L’essentiel a été effectué en décembre 2020 quand les États-Unis ont accepté de rayer le Soudan de la liste des États soutenant le terrorisme en échange de la normalisation des relations entre Khartoum et Tel-Aviv — aujourd’hui au point mort. Le pays avait été inscrit sur cette liste en 1993. Même si l’embargo américain a été levé en 2017, de lourdes sanctions entravaient encore le redressement du Soudan. « Je ne pouvais avoir aucun contact, ni téléphonique, ni physique, ni par courrier avec un citoyen américain, que ce soit dans le cadre privé ou professionnel.

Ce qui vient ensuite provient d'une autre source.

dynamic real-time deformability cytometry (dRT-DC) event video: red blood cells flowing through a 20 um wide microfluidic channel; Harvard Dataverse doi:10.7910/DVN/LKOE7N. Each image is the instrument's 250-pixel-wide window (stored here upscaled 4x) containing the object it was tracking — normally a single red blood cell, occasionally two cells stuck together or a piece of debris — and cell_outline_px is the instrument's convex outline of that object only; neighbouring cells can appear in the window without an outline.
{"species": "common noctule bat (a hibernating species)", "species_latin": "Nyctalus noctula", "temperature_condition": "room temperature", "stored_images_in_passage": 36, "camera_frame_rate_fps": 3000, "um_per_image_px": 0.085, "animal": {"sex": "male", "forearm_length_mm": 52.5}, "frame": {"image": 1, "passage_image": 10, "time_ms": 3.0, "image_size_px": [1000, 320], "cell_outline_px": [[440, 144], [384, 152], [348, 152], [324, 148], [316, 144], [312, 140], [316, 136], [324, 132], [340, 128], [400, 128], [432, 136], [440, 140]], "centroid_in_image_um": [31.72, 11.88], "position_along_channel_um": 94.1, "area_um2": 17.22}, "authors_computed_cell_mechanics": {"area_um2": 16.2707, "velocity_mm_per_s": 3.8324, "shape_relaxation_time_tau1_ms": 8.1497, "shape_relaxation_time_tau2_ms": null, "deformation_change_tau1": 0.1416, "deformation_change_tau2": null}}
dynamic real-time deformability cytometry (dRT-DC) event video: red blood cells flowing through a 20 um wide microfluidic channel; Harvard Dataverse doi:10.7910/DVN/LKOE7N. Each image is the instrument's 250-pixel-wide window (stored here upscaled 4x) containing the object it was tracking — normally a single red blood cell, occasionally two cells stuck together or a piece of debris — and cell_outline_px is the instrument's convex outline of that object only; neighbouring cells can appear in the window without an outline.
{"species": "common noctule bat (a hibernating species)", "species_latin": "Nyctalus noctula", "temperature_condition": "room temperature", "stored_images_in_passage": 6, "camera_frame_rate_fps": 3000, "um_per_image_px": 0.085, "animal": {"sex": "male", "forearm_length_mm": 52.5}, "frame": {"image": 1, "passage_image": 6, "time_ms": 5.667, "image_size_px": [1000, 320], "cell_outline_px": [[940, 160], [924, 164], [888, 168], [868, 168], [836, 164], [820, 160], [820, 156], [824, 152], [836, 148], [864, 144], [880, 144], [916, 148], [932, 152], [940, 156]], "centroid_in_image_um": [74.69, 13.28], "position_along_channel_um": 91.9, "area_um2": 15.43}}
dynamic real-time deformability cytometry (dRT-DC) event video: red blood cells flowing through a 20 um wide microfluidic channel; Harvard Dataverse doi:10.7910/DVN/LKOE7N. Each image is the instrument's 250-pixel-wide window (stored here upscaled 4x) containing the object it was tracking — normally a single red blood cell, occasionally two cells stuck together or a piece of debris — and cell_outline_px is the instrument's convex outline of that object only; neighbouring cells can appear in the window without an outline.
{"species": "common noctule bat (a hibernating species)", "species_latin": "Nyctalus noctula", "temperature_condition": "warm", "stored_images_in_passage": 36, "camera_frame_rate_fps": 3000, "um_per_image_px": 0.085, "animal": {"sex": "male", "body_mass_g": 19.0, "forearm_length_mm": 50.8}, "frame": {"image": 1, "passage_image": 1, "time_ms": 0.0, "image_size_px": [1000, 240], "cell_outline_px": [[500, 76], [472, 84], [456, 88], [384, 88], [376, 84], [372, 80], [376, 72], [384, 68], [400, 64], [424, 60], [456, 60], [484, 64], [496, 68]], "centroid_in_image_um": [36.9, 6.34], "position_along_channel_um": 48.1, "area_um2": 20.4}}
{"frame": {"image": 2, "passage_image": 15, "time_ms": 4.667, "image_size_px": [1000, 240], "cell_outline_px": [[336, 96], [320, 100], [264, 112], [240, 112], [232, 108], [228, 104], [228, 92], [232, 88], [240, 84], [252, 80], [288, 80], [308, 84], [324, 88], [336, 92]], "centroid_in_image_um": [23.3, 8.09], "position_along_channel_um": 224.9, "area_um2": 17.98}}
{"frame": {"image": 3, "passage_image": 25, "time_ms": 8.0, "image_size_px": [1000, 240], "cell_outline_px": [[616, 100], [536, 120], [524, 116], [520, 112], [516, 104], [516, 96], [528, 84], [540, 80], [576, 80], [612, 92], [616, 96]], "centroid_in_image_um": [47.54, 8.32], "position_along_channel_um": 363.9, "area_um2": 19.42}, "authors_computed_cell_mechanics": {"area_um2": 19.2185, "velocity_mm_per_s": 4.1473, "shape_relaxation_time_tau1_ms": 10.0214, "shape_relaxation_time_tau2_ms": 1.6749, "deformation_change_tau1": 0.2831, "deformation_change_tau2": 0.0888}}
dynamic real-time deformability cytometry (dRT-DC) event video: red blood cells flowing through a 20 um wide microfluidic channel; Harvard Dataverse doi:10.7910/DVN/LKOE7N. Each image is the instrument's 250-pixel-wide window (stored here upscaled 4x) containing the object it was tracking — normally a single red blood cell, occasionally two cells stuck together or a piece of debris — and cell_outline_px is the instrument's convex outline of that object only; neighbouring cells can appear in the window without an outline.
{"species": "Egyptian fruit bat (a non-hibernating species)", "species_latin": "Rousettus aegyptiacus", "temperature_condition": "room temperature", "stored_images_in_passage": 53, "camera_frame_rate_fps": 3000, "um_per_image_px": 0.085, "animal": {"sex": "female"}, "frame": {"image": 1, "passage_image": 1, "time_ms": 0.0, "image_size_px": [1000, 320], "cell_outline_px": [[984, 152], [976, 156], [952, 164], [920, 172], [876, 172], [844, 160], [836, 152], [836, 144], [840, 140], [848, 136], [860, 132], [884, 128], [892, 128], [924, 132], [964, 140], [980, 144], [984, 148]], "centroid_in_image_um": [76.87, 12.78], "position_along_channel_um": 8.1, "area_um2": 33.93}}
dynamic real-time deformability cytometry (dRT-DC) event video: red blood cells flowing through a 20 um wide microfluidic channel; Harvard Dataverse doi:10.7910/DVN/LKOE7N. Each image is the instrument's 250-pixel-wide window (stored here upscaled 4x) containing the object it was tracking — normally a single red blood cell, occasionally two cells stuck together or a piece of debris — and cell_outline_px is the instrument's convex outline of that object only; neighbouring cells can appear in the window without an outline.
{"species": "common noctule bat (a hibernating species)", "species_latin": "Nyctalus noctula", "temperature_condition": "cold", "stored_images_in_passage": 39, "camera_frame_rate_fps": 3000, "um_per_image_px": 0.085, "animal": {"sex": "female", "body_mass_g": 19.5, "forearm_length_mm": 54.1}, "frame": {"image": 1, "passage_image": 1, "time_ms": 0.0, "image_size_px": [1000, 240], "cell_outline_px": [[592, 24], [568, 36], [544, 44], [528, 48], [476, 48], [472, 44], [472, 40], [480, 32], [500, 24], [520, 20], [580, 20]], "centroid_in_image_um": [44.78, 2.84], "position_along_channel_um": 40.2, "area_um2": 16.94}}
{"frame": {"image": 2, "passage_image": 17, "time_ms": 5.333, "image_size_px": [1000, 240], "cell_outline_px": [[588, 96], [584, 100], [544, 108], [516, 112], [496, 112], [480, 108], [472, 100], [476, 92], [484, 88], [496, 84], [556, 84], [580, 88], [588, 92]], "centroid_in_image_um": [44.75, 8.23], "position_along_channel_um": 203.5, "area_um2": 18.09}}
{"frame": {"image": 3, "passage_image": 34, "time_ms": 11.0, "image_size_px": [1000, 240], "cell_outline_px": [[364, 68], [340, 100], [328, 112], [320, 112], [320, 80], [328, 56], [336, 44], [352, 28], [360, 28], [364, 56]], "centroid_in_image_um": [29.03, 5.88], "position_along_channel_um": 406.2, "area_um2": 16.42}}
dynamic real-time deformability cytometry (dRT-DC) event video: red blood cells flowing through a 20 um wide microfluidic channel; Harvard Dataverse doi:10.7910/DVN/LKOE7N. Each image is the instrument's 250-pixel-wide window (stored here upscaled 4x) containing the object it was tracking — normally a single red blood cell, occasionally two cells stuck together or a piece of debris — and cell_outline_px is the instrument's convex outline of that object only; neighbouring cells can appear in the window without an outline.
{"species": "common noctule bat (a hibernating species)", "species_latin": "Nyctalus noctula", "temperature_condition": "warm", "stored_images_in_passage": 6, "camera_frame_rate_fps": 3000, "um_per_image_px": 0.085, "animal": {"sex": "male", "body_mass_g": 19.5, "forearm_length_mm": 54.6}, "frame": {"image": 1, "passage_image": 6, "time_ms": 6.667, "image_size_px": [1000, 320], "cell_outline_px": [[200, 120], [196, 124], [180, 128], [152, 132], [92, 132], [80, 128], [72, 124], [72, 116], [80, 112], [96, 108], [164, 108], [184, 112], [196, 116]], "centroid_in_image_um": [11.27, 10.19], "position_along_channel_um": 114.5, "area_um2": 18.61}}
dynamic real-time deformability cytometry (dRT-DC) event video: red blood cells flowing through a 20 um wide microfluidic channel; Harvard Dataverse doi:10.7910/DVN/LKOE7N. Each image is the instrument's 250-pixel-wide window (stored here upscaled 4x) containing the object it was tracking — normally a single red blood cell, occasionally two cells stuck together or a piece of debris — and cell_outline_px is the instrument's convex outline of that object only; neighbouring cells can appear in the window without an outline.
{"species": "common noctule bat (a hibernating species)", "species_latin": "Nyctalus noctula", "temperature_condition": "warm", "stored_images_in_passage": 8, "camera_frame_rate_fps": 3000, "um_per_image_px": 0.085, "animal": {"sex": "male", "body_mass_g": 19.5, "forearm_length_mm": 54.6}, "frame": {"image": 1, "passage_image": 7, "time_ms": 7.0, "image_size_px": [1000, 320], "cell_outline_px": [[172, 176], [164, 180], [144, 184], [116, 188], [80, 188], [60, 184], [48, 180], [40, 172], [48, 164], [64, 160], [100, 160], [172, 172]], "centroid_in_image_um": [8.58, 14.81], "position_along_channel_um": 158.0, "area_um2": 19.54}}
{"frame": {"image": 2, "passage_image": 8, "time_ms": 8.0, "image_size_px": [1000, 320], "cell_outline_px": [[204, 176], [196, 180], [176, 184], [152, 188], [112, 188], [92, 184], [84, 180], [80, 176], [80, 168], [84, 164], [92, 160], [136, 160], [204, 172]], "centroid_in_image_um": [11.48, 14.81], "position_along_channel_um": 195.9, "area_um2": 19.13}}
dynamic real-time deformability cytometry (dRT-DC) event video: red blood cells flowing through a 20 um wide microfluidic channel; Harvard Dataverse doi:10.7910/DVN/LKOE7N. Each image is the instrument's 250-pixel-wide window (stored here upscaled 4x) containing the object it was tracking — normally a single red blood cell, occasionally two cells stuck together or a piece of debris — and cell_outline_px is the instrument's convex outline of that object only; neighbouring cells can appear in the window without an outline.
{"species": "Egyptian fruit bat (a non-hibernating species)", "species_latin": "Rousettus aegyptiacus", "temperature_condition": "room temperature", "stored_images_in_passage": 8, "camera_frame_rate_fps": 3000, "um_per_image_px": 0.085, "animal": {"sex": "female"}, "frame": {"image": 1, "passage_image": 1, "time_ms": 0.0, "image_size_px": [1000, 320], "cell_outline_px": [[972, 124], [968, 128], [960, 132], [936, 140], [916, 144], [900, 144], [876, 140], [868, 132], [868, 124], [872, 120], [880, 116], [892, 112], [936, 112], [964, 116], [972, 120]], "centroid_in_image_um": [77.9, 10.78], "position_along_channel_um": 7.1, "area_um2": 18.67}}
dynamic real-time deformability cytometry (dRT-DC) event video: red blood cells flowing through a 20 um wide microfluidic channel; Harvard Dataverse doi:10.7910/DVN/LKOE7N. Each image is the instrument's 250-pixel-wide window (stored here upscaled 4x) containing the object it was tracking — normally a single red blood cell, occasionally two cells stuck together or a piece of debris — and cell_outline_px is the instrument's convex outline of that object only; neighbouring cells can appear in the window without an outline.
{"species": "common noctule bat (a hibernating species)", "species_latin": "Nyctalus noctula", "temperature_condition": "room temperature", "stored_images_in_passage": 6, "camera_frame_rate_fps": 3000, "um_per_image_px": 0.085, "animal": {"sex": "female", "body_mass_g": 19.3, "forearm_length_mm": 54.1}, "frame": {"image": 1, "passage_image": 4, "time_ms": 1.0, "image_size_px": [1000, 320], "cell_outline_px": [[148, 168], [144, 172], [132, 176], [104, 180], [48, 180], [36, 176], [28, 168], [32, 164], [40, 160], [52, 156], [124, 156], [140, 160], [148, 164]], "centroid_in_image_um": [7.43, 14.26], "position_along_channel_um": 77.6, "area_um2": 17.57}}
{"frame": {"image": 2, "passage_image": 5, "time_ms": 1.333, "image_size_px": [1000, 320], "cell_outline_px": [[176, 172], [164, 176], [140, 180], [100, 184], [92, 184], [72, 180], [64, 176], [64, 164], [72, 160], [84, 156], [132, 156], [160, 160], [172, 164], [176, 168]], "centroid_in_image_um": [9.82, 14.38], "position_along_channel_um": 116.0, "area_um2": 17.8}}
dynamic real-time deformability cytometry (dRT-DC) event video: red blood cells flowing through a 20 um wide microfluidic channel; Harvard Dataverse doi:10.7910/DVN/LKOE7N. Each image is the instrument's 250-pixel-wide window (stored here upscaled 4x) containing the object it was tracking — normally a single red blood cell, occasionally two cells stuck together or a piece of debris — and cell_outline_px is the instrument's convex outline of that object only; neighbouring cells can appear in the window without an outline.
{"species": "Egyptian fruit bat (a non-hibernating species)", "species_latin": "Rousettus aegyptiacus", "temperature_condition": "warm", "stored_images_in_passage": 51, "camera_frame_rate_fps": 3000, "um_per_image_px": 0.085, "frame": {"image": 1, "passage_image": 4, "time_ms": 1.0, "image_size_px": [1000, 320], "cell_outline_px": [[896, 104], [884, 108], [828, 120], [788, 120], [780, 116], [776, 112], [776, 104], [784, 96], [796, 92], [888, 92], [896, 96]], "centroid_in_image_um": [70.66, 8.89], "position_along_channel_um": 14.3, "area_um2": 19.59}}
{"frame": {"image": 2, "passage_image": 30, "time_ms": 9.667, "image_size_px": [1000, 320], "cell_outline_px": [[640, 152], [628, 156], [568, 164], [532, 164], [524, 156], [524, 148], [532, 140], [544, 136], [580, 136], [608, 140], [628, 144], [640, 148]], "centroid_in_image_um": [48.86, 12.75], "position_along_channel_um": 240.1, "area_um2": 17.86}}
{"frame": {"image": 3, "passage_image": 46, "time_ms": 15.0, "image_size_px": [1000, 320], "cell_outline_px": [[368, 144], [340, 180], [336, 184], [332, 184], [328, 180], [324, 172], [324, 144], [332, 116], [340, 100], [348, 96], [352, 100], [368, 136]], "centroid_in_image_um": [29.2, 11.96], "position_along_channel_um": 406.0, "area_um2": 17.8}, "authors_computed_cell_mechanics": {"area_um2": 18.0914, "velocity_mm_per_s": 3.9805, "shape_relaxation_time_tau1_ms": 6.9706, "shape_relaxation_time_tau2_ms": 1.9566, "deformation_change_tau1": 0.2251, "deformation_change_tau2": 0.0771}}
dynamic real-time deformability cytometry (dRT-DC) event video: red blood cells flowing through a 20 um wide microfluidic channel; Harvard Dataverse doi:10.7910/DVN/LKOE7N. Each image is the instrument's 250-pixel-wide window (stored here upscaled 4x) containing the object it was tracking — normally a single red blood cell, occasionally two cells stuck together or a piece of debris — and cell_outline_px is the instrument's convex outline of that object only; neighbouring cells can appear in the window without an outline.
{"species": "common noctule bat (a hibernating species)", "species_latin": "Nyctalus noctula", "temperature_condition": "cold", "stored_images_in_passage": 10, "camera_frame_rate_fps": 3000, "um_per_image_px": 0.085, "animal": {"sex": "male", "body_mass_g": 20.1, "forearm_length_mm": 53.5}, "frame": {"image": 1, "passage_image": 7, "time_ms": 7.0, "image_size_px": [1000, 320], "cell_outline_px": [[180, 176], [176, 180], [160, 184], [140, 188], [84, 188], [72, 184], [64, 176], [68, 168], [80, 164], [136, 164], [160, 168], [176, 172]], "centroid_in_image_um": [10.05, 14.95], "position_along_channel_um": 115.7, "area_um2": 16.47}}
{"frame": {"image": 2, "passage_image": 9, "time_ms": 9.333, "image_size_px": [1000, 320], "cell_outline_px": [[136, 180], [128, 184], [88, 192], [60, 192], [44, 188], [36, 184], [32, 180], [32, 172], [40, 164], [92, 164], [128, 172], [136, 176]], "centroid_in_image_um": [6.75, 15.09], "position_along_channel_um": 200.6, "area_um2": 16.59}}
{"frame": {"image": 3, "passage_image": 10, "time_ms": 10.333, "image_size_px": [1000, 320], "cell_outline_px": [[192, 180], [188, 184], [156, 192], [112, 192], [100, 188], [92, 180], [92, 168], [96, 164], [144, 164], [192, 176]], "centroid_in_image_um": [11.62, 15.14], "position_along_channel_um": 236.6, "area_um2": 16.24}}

J’ai eu il y a quelques semaines mon premier coup de téléphone avec Washington !, reprend Haitham Balla. De plus, énormément de technologies nous étaient interdites, y compris des produits aussi basiques que les smartphones. » Plus sérieusement, les dirigeants de grandes entreprises, les hommes d’affaires et lui attendent de pouvoir avoir à nouveau accès au système bancaire international, de pouvoir discuter avec des investisseurs étrangers.

L’économie promet beaucoup

« À court terme, nous espérons qu’ils viennent voir à quoi ressemble le pays, le climat des affaires, la stabilité politique, qu’ils viennent chercher des partenaires », souligne encore le directeur de Schlumberger à Khartoum. La conférence de Paris aura été, à ses yeux, une belle promotion : les Canadiens d’Orca Gold, société d’exploitation minière, ont signé devant les caméras un accord concernant une mine d’or au Darfour (Bloc 14) déjà conclu à Khartoum fin avril. Un encouragement pour d’autres entreprises étrangères.

« Le pays va recevoir des milliards d’investissements pour les infrastructures de base qui font tant défaut, les routes, l’électricité, l’eau potable. Ce qui se passe profitera à tout le peuple, dans tout le pays, pas seulement à Khartoum et ses environs », se réjouit Fatih Keer, jeune dirigeant d’une entreprise de transport fluvial.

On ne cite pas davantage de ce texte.